- Task statement:
I need every line of the material below that includes the string "labels".
****************
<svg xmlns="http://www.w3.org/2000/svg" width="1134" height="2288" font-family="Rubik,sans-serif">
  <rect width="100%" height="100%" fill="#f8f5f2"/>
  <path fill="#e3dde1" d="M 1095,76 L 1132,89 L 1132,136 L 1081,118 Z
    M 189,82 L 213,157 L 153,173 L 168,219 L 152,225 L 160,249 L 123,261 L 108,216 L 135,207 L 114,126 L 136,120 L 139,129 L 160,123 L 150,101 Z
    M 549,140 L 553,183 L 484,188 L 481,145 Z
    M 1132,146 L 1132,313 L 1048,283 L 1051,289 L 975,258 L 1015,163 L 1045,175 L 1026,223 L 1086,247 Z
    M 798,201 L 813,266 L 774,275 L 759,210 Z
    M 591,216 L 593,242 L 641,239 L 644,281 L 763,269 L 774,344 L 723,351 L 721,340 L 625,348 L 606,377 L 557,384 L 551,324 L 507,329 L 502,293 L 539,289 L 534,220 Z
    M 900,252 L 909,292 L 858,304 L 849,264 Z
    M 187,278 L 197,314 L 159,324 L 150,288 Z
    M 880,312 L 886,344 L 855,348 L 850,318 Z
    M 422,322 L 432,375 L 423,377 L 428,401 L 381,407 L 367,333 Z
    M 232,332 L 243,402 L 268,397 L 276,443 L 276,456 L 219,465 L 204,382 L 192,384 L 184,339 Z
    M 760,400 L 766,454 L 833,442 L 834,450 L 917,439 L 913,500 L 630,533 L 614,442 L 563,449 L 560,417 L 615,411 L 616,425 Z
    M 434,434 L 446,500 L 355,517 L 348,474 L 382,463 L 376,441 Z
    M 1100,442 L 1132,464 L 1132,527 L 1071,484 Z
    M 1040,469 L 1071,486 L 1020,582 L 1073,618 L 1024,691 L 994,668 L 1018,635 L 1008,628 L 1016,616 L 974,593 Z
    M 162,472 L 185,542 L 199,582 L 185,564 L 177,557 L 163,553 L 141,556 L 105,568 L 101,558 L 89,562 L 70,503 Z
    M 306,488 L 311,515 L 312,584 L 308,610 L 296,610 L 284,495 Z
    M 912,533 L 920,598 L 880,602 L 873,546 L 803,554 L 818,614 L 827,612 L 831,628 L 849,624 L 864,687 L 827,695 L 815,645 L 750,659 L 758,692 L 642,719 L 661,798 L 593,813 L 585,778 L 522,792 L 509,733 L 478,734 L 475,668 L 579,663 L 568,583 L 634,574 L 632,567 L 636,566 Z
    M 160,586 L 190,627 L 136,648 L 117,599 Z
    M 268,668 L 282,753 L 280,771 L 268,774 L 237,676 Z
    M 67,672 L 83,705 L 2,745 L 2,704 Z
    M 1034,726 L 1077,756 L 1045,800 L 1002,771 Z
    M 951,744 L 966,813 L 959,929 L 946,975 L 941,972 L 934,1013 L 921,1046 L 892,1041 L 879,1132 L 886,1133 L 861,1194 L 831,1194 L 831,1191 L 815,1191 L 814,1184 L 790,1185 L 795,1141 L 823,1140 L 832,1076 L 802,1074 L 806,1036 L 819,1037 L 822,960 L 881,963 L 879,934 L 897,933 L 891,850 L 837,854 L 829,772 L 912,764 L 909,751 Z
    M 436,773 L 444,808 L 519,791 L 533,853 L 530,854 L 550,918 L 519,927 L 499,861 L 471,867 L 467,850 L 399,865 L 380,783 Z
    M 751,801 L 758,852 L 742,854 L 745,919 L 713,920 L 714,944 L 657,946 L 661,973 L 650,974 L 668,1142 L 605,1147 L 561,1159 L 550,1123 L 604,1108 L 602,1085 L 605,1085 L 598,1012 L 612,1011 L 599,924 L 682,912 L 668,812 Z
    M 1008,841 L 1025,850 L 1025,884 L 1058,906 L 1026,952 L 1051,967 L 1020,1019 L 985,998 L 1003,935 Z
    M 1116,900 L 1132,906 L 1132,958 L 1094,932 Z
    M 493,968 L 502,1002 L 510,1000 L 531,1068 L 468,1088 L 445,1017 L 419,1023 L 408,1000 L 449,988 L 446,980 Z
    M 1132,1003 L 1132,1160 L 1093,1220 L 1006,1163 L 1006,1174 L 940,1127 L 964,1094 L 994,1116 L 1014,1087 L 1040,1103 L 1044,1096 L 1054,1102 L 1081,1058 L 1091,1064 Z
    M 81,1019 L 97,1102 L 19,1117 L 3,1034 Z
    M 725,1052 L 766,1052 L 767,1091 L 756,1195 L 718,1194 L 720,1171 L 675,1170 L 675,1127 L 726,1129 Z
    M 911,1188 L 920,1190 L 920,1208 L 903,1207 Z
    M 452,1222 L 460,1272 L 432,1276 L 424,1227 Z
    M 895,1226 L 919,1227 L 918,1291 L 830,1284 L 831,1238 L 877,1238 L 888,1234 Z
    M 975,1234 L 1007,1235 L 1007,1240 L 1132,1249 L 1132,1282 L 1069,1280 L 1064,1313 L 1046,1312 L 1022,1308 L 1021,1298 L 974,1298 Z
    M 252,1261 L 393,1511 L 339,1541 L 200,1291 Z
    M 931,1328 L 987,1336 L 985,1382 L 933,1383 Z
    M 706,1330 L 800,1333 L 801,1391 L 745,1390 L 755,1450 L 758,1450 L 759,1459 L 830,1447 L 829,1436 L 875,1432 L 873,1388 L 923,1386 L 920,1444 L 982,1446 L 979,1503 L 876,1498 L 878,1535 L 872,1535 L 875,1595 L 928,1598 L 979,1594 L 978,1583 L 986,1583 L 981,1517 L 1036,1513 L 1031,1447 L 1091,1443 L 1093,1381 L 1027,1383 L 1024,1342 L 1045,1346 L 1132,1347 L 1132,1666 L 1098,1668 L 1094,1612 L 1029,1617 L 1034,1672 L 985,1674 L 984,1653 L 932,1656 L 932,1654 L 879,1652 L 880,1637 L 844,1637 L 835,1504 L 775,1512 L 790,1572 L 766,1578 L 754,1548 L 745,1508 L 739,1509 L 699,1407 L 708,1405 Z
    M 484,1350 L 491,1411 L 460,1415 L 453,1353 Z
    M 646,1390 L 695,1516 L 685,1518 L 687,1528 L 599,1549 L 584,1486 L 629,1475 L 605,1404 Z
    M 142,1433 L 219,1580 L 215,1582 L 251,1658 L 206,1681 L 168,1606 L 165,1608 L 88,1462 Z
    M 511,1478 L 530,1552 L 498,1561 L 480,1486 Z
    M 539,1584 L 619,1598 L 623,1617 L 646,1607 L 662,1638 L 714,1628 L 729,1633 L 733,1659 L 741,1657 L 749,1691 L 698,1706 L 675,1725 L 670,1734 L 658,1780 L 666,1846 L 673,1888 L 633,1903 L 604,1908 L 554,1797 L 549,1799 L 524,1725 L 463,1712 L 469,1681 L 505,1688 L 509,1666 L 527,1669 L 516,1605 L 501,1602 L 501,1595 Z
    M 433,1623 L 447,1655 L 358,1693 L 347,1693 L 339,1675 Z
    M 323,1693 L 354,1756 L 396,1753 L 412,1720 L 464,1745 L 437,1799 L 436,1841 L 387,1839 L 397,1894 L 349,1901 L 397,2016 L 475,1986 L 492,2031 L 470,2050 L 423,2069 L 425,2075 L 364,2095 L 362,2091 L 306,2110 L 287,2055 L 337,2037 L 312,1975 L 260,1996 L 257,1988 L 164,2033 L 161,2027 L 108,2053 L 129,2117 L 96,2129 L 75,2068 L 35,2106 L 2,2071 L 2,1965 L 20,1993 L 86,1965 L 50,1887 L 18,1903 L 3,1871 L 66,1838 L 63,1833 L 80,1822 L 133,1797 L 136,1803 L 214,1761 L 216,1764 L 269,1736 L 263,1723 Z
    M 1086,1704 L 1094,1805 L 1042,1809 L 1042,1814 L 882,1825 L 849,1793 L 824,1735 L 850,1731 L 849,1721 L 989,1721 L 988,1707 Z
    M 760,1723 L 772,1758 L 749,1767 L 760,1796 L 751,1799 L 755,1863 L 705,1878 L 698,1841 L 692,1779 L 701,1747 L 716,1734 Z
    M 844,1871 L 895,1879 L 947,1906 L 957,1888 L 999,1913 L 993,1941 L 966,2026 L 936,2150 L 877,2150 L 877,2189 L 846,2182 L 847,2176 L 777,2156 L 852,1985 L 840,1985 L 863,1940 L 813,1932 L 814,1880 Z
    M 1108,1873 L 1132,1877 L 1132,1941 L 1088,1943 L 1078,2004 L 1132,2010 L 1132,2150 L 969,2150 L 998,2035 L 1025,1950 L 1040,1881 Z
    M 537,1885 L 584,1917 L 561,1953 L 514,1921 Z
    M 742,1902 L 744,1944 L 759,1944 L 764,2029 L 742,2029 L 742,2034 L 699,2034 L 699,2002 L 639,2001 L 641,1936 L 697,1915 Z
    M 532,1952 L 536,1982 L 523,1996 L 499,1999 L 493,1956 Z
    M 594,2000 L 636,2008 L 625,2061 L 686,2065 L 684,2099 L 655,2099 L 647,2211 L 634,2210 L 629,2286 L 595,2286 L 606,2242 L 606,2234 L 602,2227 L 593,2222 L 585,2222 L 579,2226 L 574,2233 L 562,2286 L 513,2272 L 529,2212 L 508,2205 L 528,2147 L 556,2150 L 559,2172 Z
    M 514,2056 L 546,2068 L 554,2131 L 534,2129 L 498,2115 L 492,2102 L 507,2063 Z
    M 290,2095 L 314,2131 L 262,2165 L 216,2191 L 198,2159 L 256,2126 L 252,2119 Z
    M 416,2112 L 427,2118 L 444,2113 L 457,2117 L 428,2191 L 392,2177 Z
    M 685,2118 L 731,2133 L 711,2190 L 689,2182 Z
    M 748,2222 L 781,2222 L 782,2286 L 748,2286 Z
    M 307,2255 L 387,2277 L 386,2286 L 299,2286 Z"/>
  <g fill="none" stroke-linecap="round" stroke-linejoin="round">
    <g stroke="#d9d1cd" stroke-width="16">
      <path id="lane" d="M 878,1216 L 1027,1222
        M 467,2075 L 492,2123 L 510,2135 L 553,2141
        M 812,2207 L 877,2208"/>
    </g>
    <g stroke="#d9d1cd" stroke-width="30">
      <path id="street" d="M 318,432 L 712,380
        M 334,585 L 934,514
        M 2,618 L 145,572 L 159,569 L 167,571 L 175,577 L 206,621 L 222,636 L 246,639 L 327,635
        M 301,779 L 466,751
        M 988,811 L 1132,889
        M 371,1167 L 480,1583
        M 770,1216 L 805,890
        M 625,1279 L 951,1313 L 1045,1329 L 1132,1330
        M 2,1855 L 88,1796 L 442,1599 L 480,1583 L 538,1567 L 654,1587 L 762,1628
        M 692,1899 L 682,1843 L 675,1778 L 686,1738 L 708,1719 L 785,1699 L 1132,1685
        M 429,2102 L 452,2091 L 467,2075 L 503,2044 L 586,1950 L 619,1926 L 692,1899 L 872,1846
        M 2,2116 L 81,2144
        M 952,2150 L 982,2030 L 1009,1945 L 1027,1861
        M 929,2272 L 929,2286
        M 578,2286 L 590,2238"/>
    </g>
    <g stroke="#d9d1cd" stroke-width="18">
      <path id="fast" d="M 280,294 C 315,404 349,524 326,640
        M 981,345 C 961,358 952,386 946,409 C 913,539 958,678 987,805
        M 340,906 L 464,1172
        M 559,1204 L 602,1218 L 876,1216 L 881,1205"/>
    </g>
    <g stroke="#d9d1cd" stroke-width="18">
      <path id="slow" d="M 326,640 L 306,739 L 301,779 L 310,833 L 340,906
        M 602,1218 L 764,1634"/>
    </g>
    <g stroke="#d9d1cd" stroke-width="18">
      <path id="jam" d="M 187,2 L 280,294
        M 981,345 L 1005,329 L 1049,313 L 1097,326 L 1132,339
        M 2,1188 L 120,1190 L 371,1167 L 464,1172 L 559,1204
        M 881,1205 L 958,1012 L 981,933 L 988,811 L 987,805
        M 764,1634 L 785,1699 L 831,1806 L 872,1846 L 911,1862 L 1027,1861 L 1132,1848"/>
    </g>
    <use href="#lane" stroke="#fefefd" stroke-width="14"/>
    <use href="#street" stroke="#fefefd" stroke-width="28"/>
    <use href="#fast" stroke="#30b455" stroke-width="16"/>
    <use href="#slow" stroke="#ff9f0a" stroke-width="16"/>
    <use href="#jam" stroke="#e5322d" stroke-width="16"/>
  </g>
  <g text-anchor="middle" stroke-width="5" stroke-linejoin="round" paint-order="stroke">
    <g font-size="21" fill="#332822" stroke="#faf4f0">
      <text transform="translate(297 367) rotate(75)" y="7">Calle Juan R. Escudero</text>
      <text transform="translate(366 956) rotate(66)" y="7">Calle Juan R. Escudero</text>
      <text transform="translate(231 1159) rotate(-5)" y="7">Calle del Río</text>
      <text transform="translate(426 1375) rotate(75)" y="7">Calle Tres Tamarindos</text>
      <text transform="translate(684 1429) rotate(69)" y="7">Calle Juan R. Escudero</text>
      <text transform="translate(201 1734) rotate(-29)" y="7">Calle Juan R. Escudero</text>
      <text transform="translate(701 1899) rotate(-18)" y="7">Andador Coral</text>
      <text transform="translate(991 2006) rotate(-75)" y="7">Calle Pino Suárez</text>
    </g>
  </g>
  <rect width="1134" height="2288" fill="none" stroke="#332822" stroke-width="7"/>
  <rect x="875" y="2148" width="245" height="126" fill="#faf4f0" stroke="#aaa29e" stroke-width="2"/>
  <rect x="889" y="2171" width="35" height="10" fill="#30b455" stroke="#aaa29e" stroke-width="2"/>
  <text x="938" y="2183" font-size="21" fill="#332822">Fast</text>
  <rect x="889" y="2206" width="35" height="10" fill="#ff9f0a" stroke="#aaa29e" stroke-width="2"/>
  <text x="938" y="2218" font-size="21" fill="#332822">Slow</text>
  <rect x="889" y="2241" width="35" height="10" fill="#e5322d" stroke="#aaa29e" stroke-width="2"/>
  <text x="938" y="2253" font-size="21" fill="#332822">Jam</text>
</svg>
****************
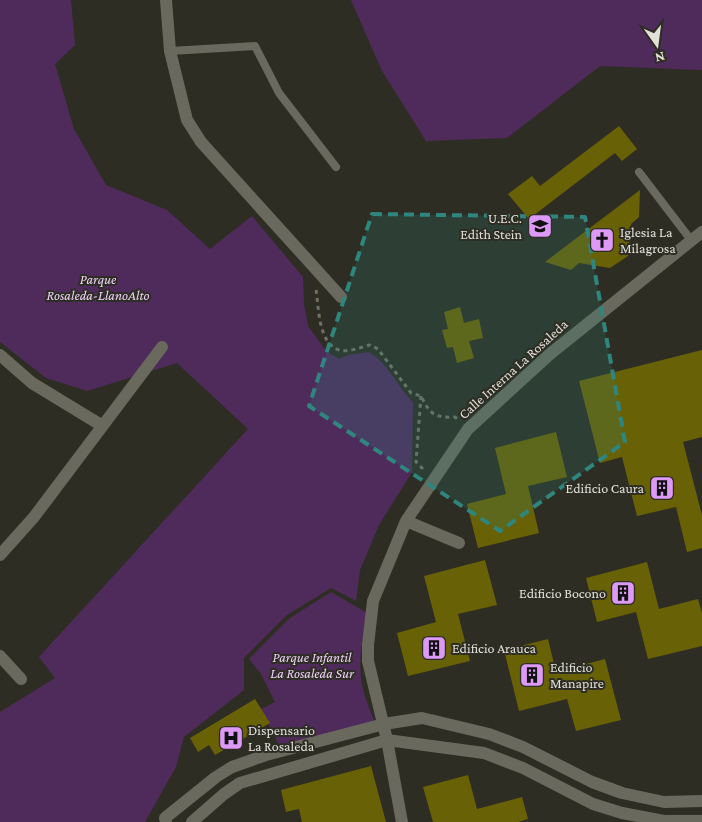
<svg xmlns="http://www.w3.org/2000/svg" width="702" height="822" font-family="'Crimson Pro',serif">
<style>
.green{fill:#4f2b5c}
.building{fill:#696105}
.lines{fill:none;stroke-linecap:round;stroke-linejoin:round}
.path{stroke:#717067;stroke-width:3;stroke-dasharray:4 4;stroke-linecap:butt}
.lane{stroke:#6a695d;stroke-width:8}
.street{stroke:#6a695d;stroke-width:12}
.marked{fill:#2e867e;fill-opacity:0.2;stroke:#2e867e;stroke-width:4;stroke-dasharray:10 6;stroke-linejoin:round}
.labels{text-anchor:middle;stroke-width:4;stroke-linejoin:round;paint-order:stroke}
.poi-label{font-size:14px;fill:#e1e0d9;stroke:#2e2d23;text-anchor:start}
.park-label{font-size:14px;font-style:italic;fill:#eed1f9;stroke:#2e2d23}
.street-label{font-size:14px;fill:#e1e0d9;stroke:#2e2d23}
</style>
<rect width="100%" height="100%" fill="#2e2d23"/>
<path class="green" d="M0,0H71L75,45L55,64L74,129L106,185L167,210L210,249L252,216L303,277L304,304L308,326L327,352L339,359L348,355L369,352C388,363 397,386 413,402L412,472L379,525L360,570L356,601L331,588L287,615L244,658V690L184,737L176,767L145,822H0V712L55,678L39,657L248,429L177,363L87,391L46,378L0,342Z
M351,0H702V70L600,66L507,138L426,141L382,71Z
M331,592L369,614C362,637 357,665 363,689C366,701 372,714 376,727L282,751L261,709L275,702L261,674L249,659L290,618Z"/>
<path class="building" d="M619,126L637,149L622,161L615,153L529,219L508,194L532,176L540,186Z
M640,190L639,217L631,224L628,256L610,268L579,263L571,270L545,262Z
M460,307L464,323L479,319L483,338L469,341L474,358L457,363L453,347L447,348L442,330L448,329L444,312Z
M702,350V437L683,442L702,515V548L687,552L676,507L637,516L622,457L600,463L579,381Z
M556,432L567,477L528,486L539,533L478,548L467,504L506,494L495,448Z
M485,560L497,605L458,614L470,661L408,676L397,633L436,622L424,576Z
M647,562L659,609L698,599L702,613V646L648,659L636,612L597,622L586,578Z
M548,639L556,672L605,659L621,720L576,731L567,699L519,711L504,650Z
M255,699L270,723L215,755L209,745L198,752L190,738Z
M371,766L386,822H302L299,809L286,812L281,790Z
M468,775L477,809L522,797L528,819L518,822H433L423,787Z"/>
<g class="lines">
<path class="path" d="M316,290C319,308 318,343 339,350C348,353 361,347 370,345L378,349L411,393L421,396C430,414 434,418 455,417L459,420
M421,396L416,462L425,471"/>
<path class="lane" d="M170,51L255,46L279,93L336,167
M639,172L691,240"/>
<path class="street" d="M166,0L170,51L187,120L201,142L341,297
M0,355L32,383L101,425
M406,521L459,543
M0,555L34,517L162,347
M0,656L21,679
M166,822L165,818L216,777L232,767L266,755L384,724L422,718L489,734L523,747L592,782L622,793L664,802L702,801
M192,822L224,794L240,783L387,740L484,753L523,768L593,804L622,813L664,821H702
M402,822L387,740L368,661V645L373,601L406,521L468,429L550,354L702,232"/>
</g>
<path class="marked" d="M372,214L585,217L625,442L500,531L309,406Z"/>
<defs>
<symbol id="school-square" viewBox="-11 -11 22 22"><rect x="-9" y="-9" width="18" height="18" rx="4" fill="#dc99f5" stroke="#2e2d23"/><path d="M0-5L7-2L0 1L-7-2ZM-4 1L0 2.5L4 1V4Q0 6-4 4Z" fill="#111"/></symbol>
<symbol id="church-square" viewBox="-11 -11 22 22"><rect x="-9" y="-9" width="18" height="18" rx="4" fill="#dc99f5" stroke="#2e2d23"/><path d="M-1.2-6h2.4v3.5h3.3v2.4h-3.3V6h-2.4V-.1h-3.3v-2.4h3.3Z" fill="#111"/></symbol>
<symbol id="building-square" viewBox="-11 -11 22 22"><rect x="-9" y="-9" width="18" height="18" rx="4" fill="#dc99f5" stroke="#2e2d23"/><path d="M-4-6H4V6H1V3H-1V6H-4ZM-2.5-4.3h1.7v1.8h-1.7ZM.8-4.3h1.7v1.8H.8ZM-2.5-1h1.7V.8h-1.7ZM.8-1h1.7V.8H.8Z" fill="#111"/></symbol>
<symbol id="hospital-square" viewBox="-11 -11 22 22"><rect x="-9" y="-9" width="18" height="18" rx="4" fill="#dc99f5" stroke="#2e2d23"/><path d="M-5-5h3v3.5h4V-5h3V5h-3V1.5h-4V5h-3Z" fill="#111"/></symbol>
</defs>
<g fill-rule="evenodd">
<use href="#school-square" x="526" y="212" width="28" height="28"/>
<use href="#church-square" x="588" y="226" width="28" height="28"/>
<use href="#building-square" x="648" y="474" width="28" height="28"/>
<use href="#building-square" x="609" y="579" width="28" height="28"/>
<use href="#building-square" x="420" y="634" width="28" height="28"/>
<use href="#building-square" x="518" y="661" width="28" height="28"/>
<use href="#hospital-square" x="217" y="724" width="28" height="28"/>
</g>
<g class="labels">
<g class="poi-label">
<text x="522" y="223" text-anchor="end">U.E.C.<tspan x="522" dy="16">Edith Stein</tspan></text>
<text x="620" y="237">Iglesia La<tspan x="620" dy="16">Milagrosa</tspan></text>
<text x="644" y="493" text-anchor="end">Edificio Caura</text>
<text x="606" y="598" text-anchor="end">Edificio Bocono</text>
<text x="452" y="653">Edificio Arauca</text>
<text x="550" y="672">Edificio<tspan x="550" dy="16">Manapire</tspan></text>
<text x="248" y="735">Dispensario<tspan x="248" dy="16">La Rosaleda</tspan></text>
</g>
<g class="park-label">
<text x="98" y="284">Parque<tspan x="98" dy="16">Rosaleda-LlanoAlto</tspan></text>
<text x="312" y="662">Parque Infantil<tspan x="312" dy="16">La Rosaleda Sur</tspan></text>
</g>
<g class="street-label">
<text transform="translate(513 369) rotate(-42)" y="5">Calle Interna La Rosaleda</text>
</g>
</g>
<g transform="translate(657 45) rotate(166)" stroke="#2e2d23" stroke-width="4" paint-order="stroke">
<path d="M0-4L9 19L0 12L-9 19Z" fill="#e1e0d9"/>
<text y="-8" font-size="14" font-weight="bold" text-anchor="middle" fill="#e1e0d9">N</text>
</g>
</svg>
****************
- Task output:
.labels{text-anchor:middle;stroke-width:4;stroke-linejoin:round;paint-order:stroke}
<g class="labels">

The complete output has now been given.